- WHAT IS REQUIRED -
Please extend the article below on the total solar eclipse of March 20, 2015 by writing the sentences that come after its last one.

A total solar eclipse occurred on March 20, 2015. A solar eclipse occurs when the Moon passes between Earth and the Sun, thereby totally or partly obscuring the image of the Sun for a viewer on Earth. A total solar eclipse occurs when the Moon's apparent diameter is larger than the Sun's, blocking all direct sunlight, turning day into darkness. Totality occurs in a narrow path across Earth's surface, with a partial solar eclipse visible over a surrounding region thousands of kilometres wide. This total solar eclipse is notable in that the path of totality passed over the North Pole. Totality was visible in the Faroe Islands and Svalbard.

It had a magnitude of 1.0445. The longest duration of totality was 2 minutes and 47 seconds off the coast of the Faroe Islands. It was the last total solar eclipse visible in Europe until the eclipse of August 12, 2026.

The track of totality passed across the North Atlantic and into the Arctic Ocean.

- MATERIAL SHOWN -
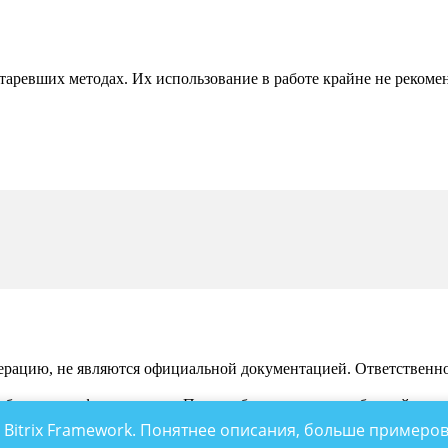
аревших методах. Их использование в работе крайне не рекомен
рацию, не являются официальной документацией. Ответственност
 обсуждения функционала. По подобным вопросам обращайтесь 
 Bitrix Framework. Понятнее описания, больше примеров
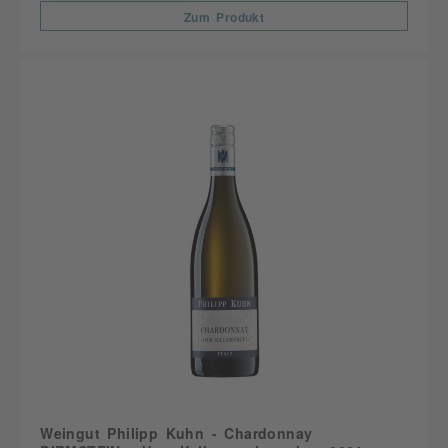
Zum Produkt
Weingut Philipp Kuhn - Chardonnay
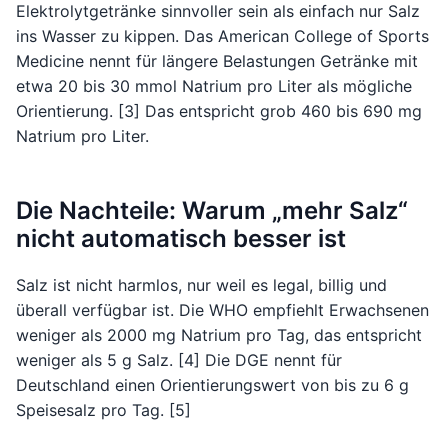
Elektrolytgetränke sinnvoller sein als einfach nur Salz
ins Wasser zu kippen. Das American College of Sports
Medicine nennt für längere Belastungen Getränke mit
etwa 20 bis 30 mmol Natrium pro Liter als mögliche
Orientierung. [3] Das entspricht grob 460 bis 690 mg
Natrium pro Liter.
Die Nachteile: Warum „mehr Salz“
nicht automatisch besser ist
Salz ist nicht harmlos, nur weil es legal, billig und
überall verfügbar ist. Die WHO empfiehlt Erwachsenen
weniger als 2000 mg Natrium pro Tag, das entspricht
weniger als 5 g Salz. [4] Die DGE nennt für
Deutschland einen Orientierungswert von bis zu 6 g
Speisesalz pro Tag. [5]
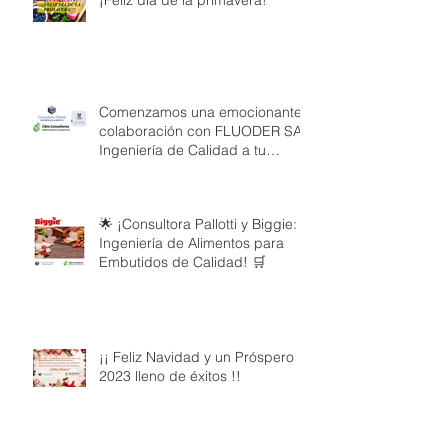
¡Feliz día de la primavera!
Comenzamos una emocionante
colaboración con FLUODER SA:
Ingeniería de Calidad a tu
Servicio
🌟 ¡Consultora Pallotti y Biggie:
Ingeniería de Alimentos para
Embutidos de Calidad! 🛒
¡¡ Feliz Navidad y un Próspero
2023 lleno de éxitos !!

- REPLY TO THE TASK -
Event
The solar eclipse began at 08:30 GMT in northwest Europe and moved towards the northeast but still in northern Europe. It was most visible from the North Atlantic and Arctic Oceans, Greenland, Iceland, Ireland, the United Kingdom, Faroe Islands, northern Norway and Murmansk Oblast. The shadow began its pass off the south coast of Greenland. It then moved to the northeast, passing between Iceland and the United Kingdom before moving over the Faroe Islands and the northernmost islands of Norway. The shadow of the eclipse was visible in varying degrees all over Europe.
For example, London experienced an 86.8% partial solar eclipse while points north of the Faroe Islands in the Norwegian Sea saw a complete solar eclipse. Three chartered airliners flew above the clouds, giving passengers a slightly prolonged view.

The eclipse was observed at radio frequencies at the Metsähovi Radio Observatory, Finland, where a partial eclipse was seen. The eclipse was also observed by meteorological satellite Meteosat-10.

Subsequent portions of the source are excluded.